# Prompt
Please retype the lines below word for word, starting at the line that has "Republic Airways Charleston" and ending with the final line.

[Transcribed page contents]
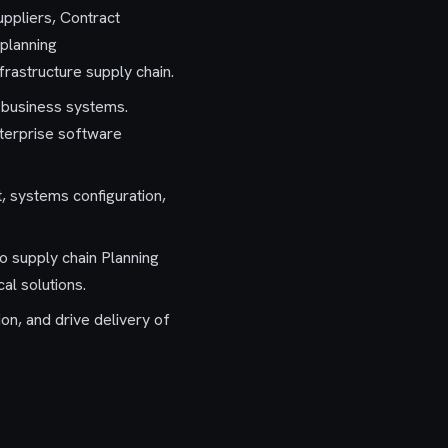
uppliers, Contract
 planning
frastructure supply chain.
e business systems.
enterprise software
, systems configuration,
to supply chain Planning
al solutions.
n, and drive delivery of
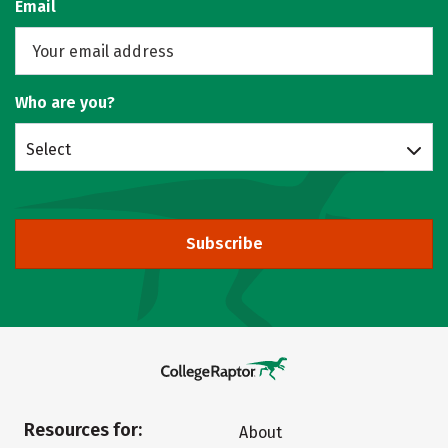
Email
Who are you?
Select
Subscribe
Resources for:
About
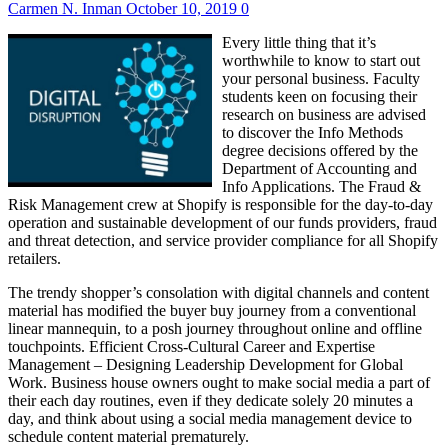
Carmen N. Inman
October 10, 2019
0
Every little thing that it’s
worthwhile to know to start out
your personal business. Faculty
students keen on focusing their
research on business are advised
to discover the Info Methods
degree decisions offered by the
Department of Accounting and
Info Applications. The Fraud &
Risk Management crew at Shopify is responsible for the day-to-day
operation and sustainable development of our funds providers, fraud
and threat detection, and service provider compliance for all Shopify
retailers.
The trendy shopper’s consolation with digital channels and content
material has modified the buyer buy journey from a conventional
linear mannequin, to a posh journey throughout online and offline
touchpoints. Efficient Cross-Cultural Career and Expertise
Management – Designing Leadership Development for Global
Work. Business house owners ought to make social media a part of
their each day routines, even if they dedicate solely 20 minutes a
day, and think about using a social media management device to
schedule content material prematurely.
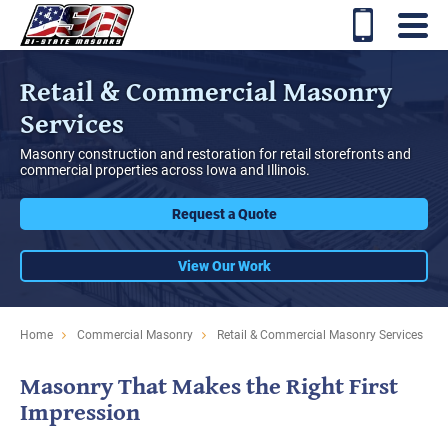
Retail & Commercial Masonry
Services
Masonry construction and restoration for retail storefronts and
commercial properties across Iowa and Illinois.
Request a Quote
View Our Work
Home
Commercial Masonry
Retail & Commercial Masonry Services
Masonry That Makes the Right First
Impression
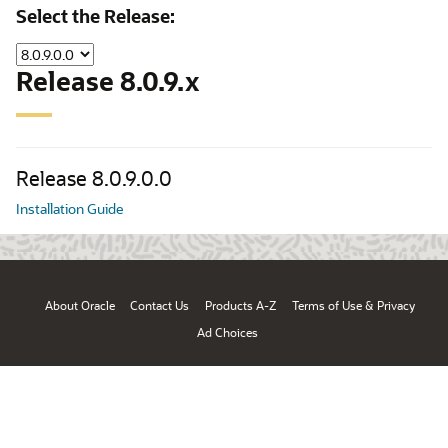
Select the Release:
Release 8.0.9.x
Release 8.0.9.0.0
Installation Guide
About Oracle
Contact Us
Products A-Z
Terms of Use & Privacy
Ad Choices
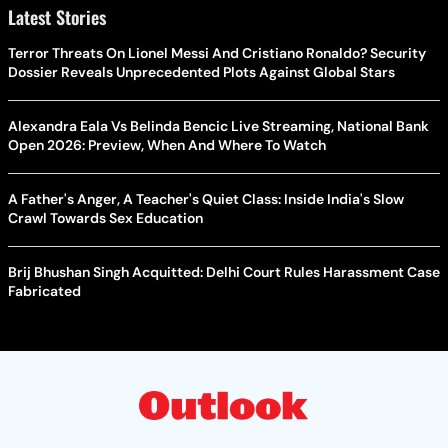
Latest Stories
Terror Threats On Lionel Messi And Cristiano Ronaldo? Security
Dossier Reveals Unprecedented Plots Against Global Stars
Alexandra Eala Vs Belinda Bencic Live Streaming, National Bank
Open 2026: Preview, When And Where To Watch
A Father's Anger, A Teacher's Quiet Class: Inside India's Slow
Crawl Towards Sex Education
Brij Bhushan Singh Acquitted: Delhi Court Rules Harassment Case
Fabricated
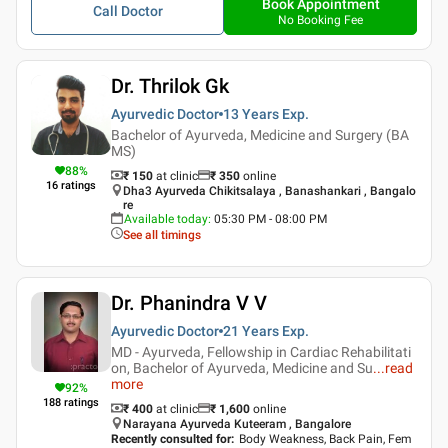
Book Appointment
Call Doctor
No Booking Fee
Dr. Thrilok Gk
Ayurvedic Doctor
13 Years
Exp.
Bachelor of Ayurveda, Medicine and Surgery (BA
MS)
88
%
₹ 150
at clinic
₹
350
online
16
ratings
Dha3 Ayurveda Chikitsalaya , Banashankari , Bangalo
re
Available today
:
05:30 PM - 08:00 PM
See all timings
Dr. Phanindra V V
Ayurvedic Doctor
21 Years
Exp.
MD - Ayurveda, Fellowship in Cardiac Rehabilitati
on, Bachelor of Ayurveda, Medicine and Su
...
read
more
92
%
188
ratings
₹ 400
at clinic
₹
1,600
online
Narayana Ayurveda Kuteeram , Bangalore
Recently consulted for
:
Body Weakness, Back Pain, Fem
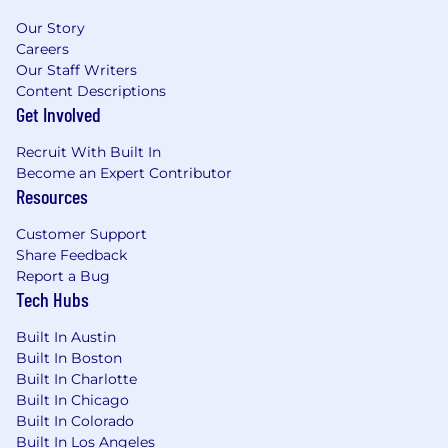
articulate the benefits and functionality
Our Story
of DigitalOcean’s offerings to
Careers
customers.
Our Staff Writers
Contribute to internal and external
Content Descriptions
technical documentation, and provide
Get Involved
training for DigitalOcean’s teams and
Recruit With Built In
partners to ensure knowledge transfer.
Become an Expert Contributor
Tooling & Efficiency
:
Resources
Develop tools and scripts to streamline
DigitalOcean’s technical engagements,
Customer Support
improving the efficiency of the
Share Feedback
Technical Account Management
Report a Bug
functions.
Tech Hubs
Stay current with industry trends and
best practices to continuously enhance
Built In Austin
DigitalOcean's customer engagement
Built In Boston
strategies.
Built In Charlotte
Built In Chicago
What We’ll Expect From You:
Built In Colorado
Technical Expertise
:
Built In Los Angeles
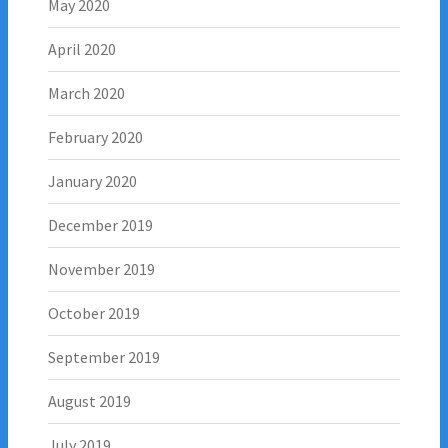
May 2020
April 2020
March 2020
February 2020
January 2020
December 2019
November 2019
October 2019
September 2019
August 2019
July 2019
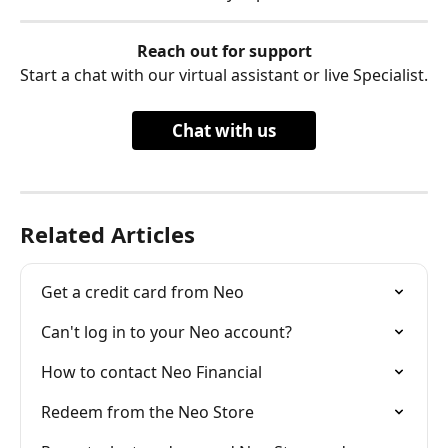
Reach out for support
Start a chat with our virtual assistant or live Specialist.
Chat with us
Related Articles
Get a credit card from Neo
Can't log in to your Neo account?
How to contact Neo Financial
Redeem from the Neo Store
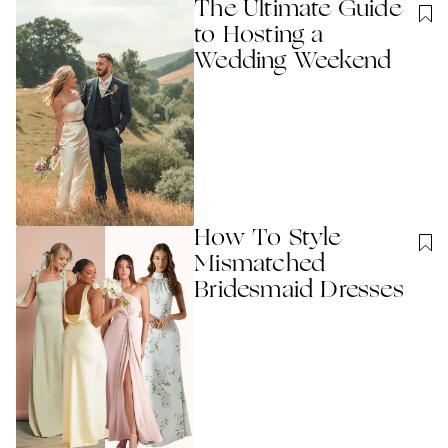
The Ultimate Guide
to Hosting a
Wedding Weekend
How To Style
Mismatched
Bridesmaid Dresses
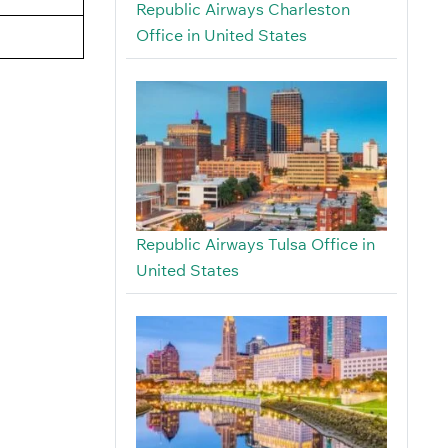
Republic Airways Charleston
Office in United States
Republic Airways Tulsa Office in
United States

# Output below
Republic Airways Charleston
Office in United States
Republic Airways Tulsa Office in
United States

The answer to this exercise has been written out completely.